Cuba threatens satellite crackdown

The Cuban government has signalled it will take action against people using black-market satellite dishes to get news from the United States.

Castro has not been seen in public since he fell ill on July 31

The Communist party newspaper Granma, also the official voice of the government, reported that the dishes, which provide many Cubans with Spanish-language TV programmes from the exile bastion of Miami, could be used by the US government to broadcast subversive information.

 

The newspaper wrote on Wednesday, nine days after Fidel Castro, the ailing president, temporarily ceded power to his brother: “They are fertile ground for those who want to carry out the Bush administration’s plan to destroy the Cuban revolution.” 

 

Such articles in Granma usually indicate that action can be expected.

 

Since Castro handed over to Raul on July 31 after undergoing stomach surgery, Cubans have been looking for information.

 

Some had expected word from Daniel Ortega, the former Nicaraguan president, who arrived in Havana on Saturday to visit his old ally. But he shed little light on the situation.

 

US-funded TV and Radio Marti, not available on commercial satellite, have increased their output of anti-Castro programming; but few Cubans are believed to have access to them because of successful jamming by the Cuban government.

 

There may be as many as 10,000 illegal TV satellite dishes in Cuba – each one linked to perhaps hundreds of televisions by cables their owners snake over rooftops and between buildings, charging other users $10 a month.

 

Many who get black-market US television watched with astonishment as exiles in Miami danced in the streets when they heard that Castro had had surgery and handed over power.

 

Cuba is seen by many in Miami as an authoritarian prison where dissent and economic freedom are brutally quashed.
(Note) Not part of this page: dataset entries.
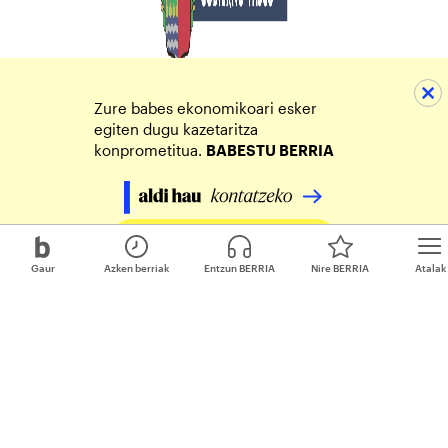
Zure babes ekonomikoari esker
egiten dugu kazetaritza
konprometitua.
BABESTU BERRIA
Egin zure ekarpena
Gaur
Azken berriak
Entzun BERRIA
Nire BERRIA
Atalak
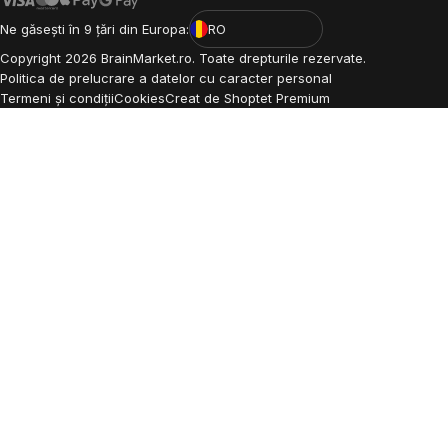
Ne găsești în 9 țări din Europa:
RO
Copyright
2026
BrainMarket.ro. Toate drepturile rezervate.
Politica de prelucrare a datelor cu caracter personal
Termeni și condiții
Cookies
Creat de Shoptet Premium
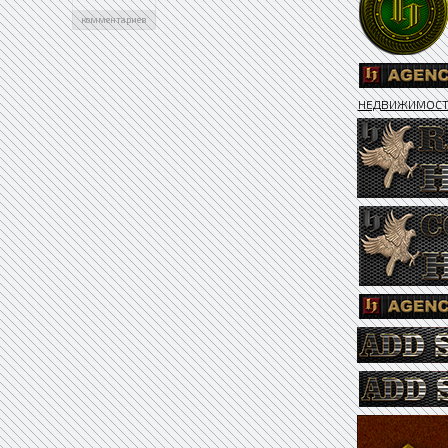
комментариев
НЕДВИЖИМОС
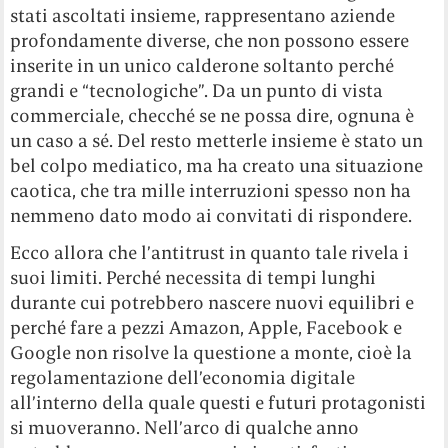
stati ascoltati insieme, rappresentano aziende
profondamente diverse, che non possono essere
inserite in un unico calderone soltanto perché
grandi e “tecnologiche”. Da un punto di vista
commerciale, checché se ne possa dire, ognuna è
un caso a sé. Del resto metterle insieme è stato un
bel colpo mediatico, ma ha creato una situazione
caotica, che tra mille interruzioni spesso non ha
nemmeno dato modo ai convitati di rispondere.
Ecco allora che l’antitrust in quanto tale rivela i
suoi limiti. Perché necessita di tempi lunghi
durante cui potrebbero nascere nuovi equilibri e
perché fare a pezzi Amazon, Apple, Facebook e
Google non risolve la questione a monte, cioè la
regolamentazione dell’economia digitale
all’interno della quale questi e futuri protagonisti
si muoveranno. Nell’arco di qualche anno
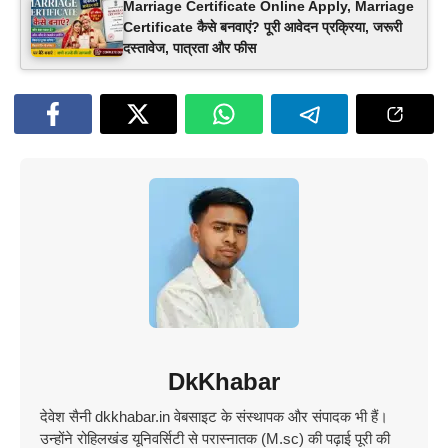
Marriage Certificate Online Apply, Marriage
Certificate कैसे बनवाएं? पूरी आवेदन प्रक्रिया, जरूरी
दस्तावेज, पात्रता और फीस
DkKhabar
देवेश सैनी dkkhabar.in वेबसाइट के संस्थापक और संपादक भी हैं।
उन्होंने रोहिलखंड यूनिवर्सिटी से परास्नातक (M.sc) की पढ़ाई पूरी की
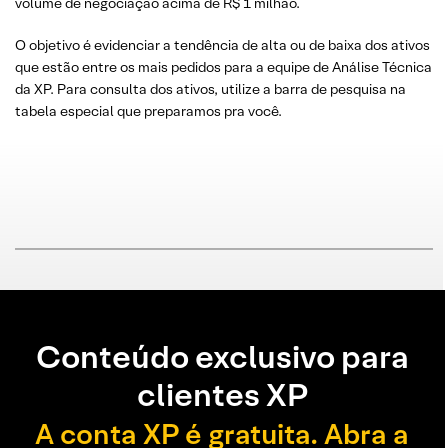
volume de negociação acima de R$ 1 milhão.
O objetivo é evidenciar a tendência de alta ou de baixa dos ativos
que estão entre os mais pedidos para a equipe de Análise Técnica
da XP. Para consulta dos ativos, utilize a barra de pesquisa na
tabela especial que preparamos pra você.
Conteúdo exclusivo para
clientes XP
A conta XP é gratuita. Abra a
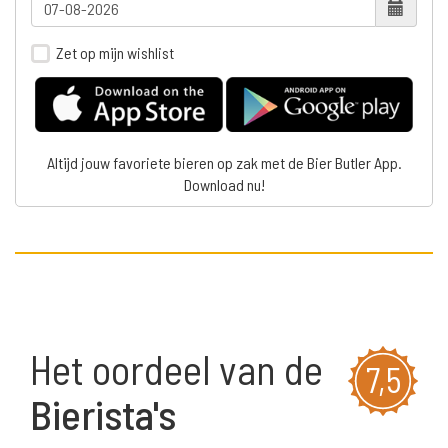
Zet op mijn wishlist
Altijd jouw favoriete bieren op zak met de Bier Butler App.
Download nu!
Het oordeel van de
7,5
Bierista's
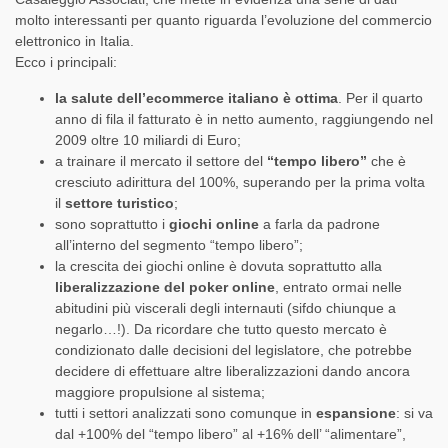
molto interessanti per quanto riguarda l’evoluzione del commercio
elettronico in Italia.
Ecco i principali:
la salute dell’ecommerce italiano è ottima
. Per il quarto
anno di fila il fatturato è in netto aumento, raggiungendo nel
2009 oltre 10 miliardi di Euro;
a trainare il mercato il settore del
“tempo libero”
che è
cresciuto adirittura del 100%, superando per la prima volta
il
settore turistico
;
sono soprattutto i
giochi online
a farla da padrone
all’interno del segmento “tempo libero”;
la crescita dei giochi online è dovuta soprattutto alla
liberalizzazione del poker online
, entrato ormai nelle
abitudini più viscerali degli internauti (sifdo chiunque a
negarlo…!). Da ricordare che tutto questo mercato è
condizionato dalle decisioni del legislatore, che potrebbe
decidere di effettuare altre liberalizzazioni dando ancora
maggiore propulsione al sistema;
tutti i settori analizzati sono comunque in
espansione
: si va
dal +100% del “tempo libero” al +16% dell’ “alimentare”,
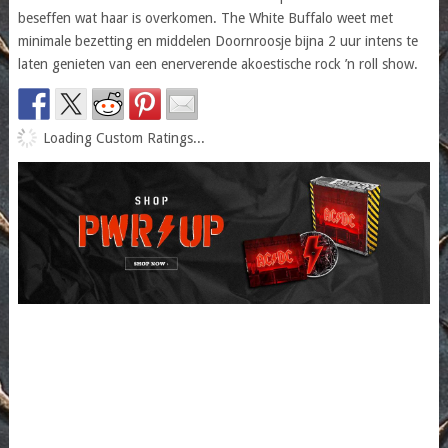
beseffen wat haar is overkomen. The White Buffalo weet met
minimale bezetting en middelen Doornroosje bijna 2 uur intens te
laten genieten van een enerverende akoestische rock ’n roll show.
Loading Custom Ratings...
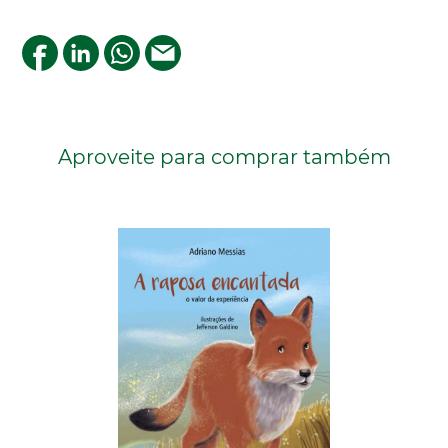
Aproveite para comprar também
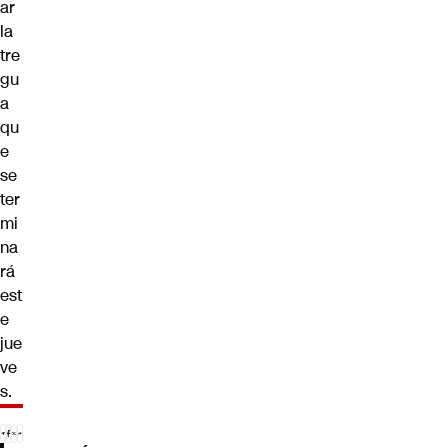
ar
la
tre
gu
a
qu
e
se
ter
mi
na
rá
est
e
jue
ve
s.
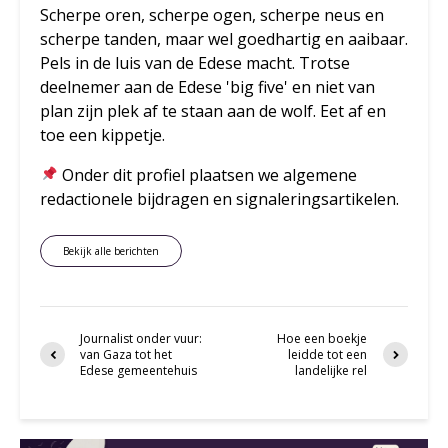
Scherpe oren, scherpe ogen, scherpe neus en
scherpe tanden, maar wel goedhartig en aaibaar.
Pels in de luis van de Edese macht. Trotse
deelnemer aan de Edese 'big five' en niet van
plan zijn plek af te staan aan de wolf. Eet af en
toe een kippetje.
Onder dit profiel plaatsen we algemene
redactionele bijdragen en signaleringsartikelen.
Bekijk alle berichten
Journalist onder vuur:
Hoe een boekje
van Gaza tot het
leidde tot een
Edese gemeentehuis
landelijke rel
Castro’s supporters, on the other hand, see him as a champion of social justice and national pride for standing up to Washington for more than 40 years.

 

Still unseen

   

Officials say Castro, who will be 80 on Sunday, is recovering and should be back in charge within weeks. But neither he nor his brother has been seen in public.

 

Cuba supported Ortega against US-backed rebels
Cuba supported Ortega against US-backed rebels

Cuba supported Ortega against
US-backed rebels

Nicaragua‘s Ortega, whose Sandinista government was backed by Cuba in a civil war against US-backed Contra rebels in the 1980s, declined to say whether he had visited Castro or spoken to him by telephone.

 

Ortega used the news conference to voice support for Havana‘s campaign to seek the release of five Cubans jailed in the US for spying on militant anti-Castro groups in Miami, ostensibly to prevent acts of violence against Cuba.

 

“This struggle is led by Fidel. He is accompanying us here,” Ortega said. 

 

Sources close to the Sandinista party in Managua said Ortega had not been able to see Castro since arriving in Havana on Saturday. The reason was not clear.

 

While Cubans living on the coast have been told to scan the skies for a US invasion that Washington has assured Cubans it will not stage, the Cuban authorities continued to organise neighbourhood rallies in support of the Castro brothers.